# Cracks in newly-poured footings



## jlhaslip (Dec 31, 2009)

This is why I don't do Mono pours.


----------



## Windows on Wash (Aug 30, 2011)

Ugh. That is a poor pour...pardon the pun.


----------



## lenaitch (Feb 10, 2014)

That looks pretty grim. Has the building inspector seen it? I honestly don't know if that is a Code show-stopper or, if required, if there is a non-destructive fix. Good luck.


----------



## Msradell (Sep 1, 2011)

Get-togethers is that it's downright ugly and very poor workmanship at the least. My biggest concern would be that if there is rebar in the footing it's quite probable it's going to get wet and rust overtime. As it rusts it expands and the forces can further correct the footing. The contractor needs to present you with a repair plan that is approved by a structural engineer. Of course that may be a mute point depending on what the building inspector says.


----------



## Drachenfire (Jun 6, 2017)

The mono-pour has nothing to do with the cracks. Cracks in a pour are usually the result of bad/inconsistent concrete mix, inadequate vibrating to remove air pockets or removal of the forms to soon.

I lived in a region where there is no city water or wells.

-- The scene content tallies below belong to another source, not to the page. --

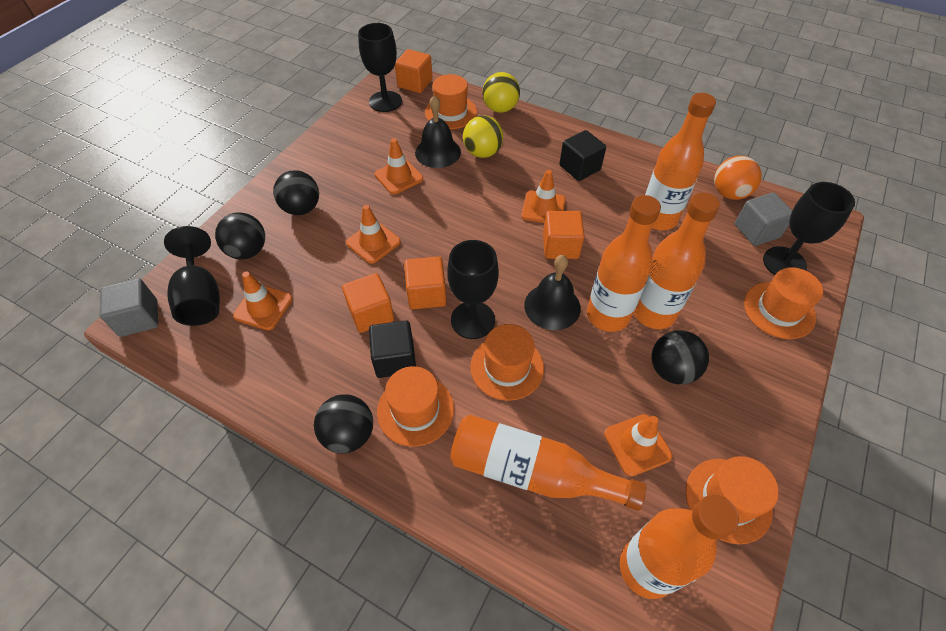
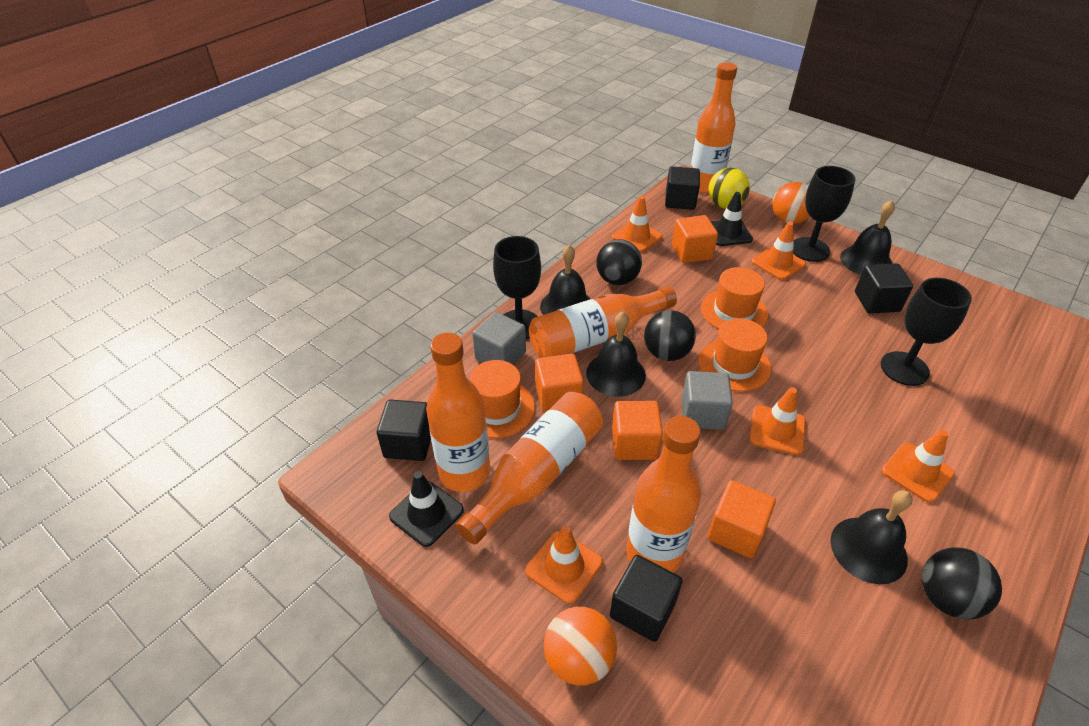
black ball: 4 -> 3
black bell: 2 -> 4
black cube: 2 -> 4
black goblet: 4 -> 3
black traffic cone: 0 -> 2
orange ball: 1 -> 2
orange hat: 5 -> 3
yellow ball: 2 -> 1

Rain water is collected off the roof and directed into cisterns constructed under the home via downspouts. These cisterns are constructed of cast concrete with a water capacity of 20,000 - 35,000 gallons on average.

The key to a leak-proof cistern is a consistent mono-pour of the proper consistency. As the pour is going on, workers are constantly hammering at the forms to settle the mix and remove air pockets. After the pour is completed, the forms are left in place for a minimum of 3 weeks.

What you have there is really shoddy work. As others have pointed out, you need to get the inspector out to check it and the contractor to fix it.


----------



## Msradell (Sep 1, 2011)

Drachenfire said:


> After the pour is completed, the forms are left in place for a minimum of 3 weeks.


Pulling the forms early or late has absently no effect on problems like this. Most concrete contractors recommend pulling the forms within 24 hours after the pour. One big advantage of doing this is that you can fill in any cavities and knockoff any high points on the surface before the concrete becomes too hard to work with.


----------



## concretemasonry (Oct 10, 2006)

It is certainly a very ugly job and fortunately it will not be seen.

For the application described, the project would be adequate structurally. Despite the local honey coming the footing and stem wall will act together and be rigid enough carry the light loads from above. Water can flow trough the cracks, but it can just as easily flow under the footing.

When it comes to loads, concrete bonds well and all loads are distributed very well over wide areas. For some applications, it is "idiot-proof".

The only problem would be the appearance of the stem wall portion above grade. - Perhaps, you can get the contractor to rub the exposed portions with a wash of cement and some fine sand to fill the exposed voids and even out the colors and textures. - It is done on the typical bridge abutments on freeway bridges everywhere.

Dick


----------



## acordeon2 (Aug 5, 2017)

Thanks everyone for your thoughts on this.
@concretemasonry, you seem to be the only voice of optimism here. But that's valuable, because I expect our contractor will also profess to be more optimistic than most of the folks here. 

But what about others' concerns about moisture/rust with the rebar? That's something that some friends we talked to brought up as well. You don't think that's anything to worry about?


----------



## Drachenfire (Jun 6, 2017)

Msradell said:


> Pulling the forms early or late has absently no effect on problems like this. Most concrete contractors recommend pulling the forms within 24 hours after the pour. One big advantage of doing this is that you can fill in any cavities and knockoff any high points on the surface before the concrete becomes too hard to work with.




I beg to differ. I have been around and done my share of concrete work and have seen the detrimental effects of pulling forms to soon.


----------



## SeniorSitizen (Sep 10, 2012)

acordeon2 said:


> But what about others' concerns about moisture/rust with the rebar? That's something that some friends we talked to brought up as well. You don't think that's anything to worry about?


You can only expect that condition to worsen over time because there is absolutely zero chance it will ever get better.

If it were me I would tell the idiot contractor to jack hammer it all out so I can get a real concrete contractor to re-do or see me in court.

He has been getting by with this type of work far too long and needs to apply for work at home depot, lowe's or wall-mart where he would fit in very well from day 1.


----------



## Nealtw (Jun 22, 2017)

They do it cheaper if they can do mono pour and that is what they look like. Have the city look at it. most likely there is not a problem.


----------